THE RATES of Treasury bills and bonds on offer this week may end flat or inch higher amid improved economic prospects.
The Bureau of the Treasury (BTr) will borrow P20 billion via Treasury bills (T-bills) on Tuesday: P5 billion each in 91-day and 182-day papers and P10 billion in 364-day securities.
On Wednesday, the government will auction off P30 billion in reissued three-year Treasury bonds (T-bonds), which have a remaining life of two years and nine months.
A trader said the rates of T-bills may remain unchanged as investors weigh potential risks to inflation even as they remain liquid and prefer short-term debt.
“Oversubscription to shorter tenors and their lower yields have shown strong liquidity among investors.
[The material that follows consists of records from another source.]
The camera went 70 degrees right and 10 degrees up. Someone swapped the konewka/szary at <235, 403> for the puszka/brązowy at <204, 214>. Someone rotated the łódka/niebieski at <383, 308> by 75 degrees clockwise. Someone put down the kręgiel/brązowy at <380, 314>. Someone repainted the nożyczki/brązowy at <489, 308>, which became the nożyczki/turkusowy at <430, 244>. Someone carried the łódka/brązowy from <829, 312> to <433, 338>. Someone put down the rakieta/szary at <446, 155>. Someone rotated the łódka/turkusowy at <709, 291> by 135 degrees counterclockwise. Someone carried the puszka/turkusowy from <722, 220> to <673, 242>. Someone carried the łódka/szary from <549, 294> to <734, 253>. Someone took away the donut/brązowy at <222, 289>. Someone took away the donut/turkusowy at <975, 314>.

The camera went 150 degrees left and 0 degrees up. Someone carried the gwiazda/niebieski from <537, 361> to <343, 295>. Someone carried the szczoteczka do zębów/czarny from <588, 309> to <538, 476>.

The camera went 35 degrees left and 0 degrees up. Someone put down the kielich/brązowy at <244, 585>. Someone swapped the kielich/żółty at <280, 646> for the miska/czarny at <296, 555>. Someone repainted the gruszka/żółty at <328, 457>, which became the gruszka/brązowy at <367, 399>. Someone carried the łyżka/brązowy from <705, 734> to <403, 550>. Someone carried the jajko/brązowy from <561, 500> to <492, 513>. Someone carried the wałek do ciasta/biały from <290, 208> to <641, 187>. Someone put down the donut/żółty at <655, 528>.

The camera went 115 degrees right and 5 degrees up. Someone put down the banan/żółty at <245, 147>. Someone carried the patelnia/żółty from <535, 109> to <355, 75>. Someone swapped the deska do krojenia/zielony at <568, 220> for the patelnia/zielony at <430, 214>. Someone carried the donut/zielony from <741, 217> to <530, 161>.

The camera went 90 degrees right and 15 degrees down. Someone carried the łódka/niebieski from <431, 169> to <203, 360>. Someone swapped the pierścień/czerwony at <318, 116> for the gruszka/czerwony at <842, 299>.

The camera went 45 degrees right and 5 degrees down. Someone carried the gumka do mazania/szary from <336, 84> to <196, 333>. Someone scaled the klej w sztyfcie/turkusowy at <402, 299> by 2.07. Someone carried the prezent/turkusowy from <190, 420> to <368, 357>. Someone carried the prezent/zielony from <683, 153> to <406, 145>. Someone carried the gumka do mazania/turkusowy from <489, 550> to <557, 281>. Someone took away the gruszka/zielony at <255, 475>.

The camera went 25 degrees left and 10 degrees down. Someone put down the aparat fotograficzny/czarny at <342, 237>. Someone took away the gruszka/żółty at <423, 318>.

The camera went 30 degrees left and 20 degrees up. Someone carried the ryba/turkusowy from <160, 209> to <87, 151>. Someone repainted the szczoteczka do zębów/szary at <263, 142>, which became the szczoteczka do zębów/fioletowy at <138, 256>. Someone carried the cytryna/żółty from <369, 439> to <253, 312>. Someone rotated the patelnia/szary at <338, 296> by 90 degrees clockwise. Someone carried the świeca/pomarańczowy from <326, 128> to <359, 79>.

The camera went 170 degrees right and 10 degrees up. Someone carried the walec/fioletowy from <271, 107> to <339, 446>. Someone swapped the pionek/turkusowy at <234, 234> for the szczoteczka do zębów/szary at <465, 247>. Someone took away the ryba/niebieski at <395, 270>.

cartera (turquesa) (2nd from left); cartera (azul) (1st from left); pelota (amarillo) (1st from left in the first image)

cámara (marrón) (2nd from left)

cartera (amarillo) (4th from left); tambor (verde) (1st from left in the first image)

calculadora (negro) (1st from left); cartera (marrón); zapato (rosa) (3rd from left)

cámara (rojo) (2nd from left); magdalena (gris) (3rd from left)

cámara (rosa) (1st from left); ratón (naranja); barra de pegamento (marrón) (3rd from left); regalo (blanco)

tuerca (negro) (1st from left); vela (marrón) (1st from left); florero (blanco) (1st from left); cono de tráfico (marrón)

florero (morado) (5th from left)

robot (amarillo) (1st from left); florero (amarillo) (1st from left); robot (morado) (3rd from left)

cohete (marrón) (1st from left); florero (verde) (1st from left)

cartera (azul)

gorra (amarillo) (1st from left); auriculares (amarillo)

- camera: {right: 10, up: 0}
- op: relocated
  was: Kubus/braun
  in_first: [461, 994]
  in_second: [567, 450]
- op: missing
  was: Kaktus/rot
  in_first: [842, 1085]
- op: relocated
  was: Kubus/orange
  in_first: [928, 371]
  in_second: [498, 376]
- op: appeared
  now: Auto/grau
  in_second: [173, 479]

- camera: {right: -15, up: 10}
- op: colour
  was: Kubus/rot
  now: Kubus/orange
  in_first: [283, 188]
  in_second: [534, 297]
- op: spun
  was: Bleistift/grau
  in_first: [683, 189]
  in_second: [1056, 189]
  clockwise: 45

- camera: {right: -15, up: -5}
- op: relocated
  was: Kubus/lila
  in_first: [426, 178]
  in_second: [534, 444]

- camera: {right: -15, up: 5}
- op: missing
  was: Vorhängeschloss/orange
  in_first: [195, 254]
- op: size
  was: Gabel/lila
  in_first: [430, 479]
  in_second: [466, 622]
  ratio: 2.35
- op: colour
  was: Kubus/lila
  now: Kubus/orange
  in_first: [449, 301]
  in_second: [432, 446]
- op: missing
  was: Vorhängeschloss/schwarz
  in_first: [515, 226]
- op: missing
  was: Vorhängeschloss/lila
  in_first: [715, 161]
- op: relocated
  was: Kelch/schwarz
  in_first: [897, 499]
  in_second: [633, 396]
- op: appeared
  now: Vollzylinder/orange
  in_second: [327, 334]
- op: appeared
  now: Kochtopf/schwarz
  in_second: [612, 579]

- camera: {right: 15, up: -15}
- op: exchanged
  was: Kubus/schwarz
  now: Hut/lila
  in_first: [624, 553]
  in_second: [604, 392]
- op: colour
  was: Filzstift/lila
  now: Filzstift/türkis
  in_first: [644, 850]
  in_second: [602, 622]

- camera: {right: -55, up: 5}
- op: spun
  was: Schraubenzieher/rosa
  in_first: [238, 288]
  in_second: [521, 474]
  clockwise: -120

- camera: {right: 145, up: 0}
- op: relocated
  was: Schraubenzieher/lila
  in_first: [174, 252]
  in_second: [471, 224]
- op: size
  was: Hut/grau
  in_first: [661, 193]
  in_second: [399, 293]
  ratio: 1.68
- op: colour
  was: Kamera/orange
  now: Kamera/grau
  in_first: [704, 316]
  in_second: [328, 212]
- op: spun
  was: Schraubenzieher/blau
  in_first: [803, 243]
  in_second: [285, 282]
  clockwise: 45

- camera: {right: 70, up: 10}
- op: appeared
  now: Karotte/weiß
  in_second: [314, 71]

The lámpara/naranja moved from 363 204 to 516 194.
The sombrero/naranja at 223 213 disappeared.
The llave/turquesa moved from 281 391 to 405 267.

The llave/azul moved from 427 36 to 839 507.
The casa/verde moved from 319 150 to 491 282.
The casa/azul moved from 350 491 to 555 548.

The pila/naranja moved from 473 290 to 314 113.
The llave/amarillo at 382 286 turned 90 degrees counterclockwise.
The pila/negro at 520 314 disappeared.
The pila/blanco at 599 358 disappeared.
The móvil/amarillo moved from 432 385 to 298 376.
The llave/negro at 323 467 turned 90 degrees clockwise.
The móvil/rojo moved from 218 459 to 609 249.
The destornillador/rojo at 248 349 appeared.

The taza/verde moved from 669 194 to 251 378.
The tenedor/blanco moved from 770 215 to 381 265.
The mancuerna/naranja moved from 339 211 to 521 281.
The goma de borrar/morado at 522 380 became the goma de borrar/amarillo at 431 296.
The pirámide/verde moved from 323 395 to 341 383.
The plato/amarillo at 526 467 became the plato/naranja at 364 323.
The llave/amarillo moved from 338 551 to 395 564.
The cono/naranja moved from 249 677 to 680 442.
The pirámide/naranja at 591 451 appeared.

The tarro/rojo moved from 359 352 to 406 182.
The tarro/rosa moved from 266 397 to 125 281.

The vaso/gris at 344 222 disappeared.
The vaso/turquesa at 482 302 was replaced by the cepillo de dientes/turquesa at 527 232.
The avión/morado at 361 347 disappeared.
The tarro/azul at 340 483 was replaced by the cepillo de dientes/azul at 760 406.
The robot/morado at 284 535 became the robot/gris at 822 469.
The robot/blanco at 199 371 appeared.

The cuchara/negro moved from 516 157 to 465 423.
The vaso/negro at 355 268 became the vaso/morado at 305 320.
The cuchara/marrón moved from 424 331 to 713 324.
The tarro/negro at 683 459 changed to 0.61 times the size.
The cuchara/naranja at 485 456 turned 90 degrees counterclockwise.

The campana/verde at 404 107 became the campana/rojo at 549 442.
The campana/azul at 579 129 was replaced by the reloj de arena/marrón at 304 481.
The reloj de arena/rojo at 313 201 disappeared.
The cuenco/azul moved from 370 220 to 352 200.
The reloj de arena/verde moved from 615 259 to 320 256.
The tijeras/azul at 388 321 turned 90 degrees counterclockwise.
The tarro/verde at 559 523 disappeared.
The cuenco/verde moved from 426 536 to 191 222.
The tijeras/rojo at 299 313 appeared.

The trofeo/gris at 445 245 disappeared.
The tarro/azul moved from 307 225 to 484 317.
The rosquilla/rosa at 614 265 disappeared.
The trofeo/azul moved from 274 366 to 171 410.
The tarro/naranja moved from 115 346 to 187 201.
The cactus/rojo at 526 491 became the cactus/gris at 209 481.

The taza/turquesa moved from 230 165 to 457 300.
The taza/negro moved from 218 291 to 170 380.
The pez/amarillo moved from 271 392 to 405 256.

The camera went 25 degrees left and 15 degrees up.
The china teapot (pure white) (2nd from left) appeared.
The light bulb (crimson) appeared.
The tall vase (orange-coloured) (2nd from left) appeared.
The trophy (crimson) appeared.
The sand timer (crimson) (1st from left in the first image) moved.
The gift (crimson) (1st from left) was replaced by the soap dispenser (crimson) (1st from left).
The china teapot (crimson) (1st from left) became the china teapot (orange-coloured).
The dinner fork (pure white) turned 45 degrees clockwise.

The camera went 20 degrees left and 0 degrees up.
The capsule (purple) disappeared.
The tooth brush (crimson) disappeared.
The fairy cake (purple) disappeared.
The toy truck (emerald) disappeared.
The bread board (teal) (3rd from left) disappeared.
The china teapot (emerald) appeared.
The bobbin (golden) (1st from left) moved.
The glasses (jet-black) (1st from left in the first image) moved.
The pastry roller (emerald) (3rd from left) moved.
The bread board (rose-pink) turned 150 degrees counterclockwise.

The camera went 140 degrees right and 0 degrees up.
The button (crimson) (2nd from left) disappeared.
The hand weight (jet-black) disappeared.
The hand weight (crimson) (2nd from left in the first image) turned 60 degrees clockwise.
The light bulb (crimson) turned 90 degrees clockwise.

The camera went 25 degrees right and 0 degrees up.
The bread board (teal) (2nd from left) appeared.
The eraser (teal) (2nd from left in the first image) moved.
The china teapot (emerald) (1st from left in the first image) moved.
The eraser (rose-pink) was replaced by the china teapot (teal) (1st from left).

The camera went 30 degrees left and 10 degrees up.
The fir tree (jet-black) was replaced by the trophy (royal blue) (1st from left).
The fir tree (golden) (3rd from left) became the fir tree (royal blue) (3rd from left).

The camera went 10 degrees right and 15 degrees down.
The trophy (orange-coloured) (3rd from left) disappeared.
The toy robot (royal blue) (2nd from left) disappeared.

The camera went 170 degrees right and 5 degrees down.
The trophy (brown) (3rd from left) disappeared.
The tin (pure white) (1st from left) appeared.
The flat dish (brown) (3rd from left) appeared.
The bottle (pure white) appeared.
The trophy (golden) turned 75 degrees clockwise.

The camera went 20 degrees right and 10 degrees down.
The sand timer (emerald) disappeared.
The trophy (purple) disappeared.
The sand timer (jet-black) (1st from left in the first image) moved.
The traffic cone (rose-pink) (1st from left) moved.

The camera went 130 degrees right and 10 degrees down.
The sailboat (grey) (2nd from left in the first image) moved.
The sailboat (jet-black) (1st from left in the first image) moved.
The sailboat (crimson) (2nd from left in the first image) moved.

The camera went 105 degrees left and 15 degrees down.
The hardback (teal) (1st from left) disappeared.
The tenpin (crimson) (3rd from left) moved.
However, a possible uptick in inflation may slightly increase T-bill rates,” the trader said in an e-mail.
The trader said a pickup in economic activity as more businesses reopen could stoke inflation.
Another trader said T-bond yields could increase as investors anticipate improved business activity and progress on vaccine candidates against the coronavirus disease 2019 (COVID-19).
“Investors will seek higher returns as they expect the economy to further recover with increased business activity and developments in COVID-19 vaccines and amid competition with other investment options,” the second trader said in an e-mail.
The government made a full award of T-bills it offered last week as yields declined across the board on the back of ample liquidity among investors and the central bank’s surprise rate cut.
The BTr borrowed P20 billion as planned via the T-bills as the offer was almost four times oversubscribed, with bids amounting to P73.42 billion.
Broken down, the BTr borrowed the programmed P5 billion through the 91-day T-bills as tenders reached P18.85 billion. The three-month debt’s average rate fell below one percent and fetched 0.986%, down by 3.3 basis points (bps) from the 1.019% seen in the previous auction.
The Treasury also awarded another P5 billion as planned in 182-day debt as bids amounted to P20.8 billion. The six-month papers were quoted at an average rate of 1.385%, declining by 5.8 bps from the 1.443% logged in the previous week’s offering.
Lastly, the government made a full P10-billion award of the 364-day securities as tenders totaled P33.77 billion. The average rate of the one-year securities was at 1.695%, lower by 5 bps from the 1.745% seen during the previous auction.
The BTr also opened its tap facility to raise another P5 billion in one-year papers to take advantage of the strong demand and lower rates.
Meanwhile, the government made a full P30-billion award of the reissued three-year bonds when they were last offered on Nov. 4. The papers, which have a coupon of 2.375%, fetched an average rate of 2.224%, higher than the 2.182% logged in the previous auction.
At the secondary market on Friday, the three-month, six-month and one-year T-bills were quoted at 1.131%, 1.428% and 1.704%, respectively, based on the PHL Bloomberg Valuation Reference Rates published on the Philippine Dealing System’s website. Meanwhile, the three-year T-bonds fetched a yield of 2.19%.
Inflation likely settled between 2.4% and 3.2% in November on higher oil prices and crop damage caused by typhoons, Bangko Sentral ng Pilipinas (BSP) Governor Benjamin E. Diokno on Friday.
Inflation quickened to 2.5% in October from 2.3% in September, the fastest pace in three months.
The uptick was mainly due to faster increases in prices of food and nonalcoholic beverages, as well as in education, restaurant and miscellaneous goods and services.
Inflation has averaged at 2.5% to date, within the BSP’s 2-4% target.
The Philippine Statistics Authority will report November inflation data on Dec. 4.
In its latest meeting, the BSP upgraded its inflation forecast for this year to 2.4% from the 2.3% it gave in the October review.
The inflation outlook for 2021 and 2022 were, meanwhile, lowered to 2.7% (from 2.8%) and 2.9% (from 3%), respectively, due to the slower-than-expected pickup in domestic activity, the decline in global crude oil prices, and the strengthening of the peso.
Philippine gross domestic product contracted by 11.5% in the third quarter, better than the record 16.9% decline posted in the previous quarter.
Year to date, the economy shrank by 10%.
The Treasury plans to borrow P120 billion from domestic lenders in December: P60 billion in weekly T-bill auctions and P60 billion in fortnightly T-bond offerings.
It is also offering another tranche of Premyo bonds to raise at least P3 billion. The offer period is set to run from Nov. 11 to Dec. 18.
The government wants to raise around P3 trillion this year from local and foreign lenders to help fund its budget deficit, which is expected to hit 9.6% of the country’s gross domestic product.